(Dataset entries)

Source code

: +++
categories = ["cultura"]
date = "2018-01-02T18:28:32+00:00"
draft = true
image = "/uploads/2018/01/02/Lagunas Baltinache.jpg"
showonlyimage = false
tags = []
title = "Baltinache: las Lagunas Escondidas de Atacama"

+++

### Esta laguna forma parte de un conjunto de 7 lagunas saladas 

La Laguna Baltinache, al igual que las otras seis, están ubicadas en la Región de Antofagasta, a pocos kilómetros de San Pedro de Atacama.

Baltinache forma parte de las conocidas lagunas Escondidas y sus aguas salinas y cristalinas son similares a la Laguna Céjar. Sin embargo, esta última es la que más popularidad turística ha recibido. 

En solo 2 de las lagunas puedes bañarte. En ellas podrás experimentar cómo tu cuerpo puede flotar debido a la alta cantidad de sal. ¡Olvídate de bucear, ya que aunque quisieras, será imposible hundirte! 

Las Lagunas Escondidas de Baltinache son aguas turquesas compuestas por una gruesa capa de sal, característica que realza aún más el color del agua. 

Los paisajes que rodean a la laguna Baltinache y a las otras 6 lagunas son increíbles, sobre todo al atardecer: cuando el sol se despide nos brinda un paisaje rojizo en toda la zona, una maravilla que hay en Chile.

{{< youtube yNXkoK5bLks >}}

● **Exercise goal**
Starting at the line that contains "Baltinache forma parte" and continuing through the last line of the items, express those lines as a Markdown table with the columns Row and Line. Number each row and leave out blank lines.

● **Answer space**
| Row | Line |
|---|---|
| 1 | Baltinache forma parte de las conocidas lagunas Escondidas y sus aguas salinas y cristalinas son similares a la Laguna Céjar. Sin embargo, esta última es la que más popularidad turística ha recibido.  |
| 2 | En solo 2 de las lagunas puedes bañarte. En ellas podrás experimentar cómo tu cuerpo puede flotar debido a la alta cantidad de sal. ¡Olvídate de bucear, ya que aunque quisieras, será imposible hundirte!  |
| 3 | Las Lagunas Escondidas de Baltinache son aguas turquesas compuestas por una gruesa capa de sal, característica que realza aún más el color del agua.  |
| 4 | Los paisajes que rodean a la laguna Baltinache y a las otras 6 lagunas son increíbles, sobre todo al atardecer: cuando el sol se despide nos brinda un paisaje rojizo en toda la zona, una maravilla que hay en Chile. |
| 5 | {{< youtube yNXkoK5bLks >}} |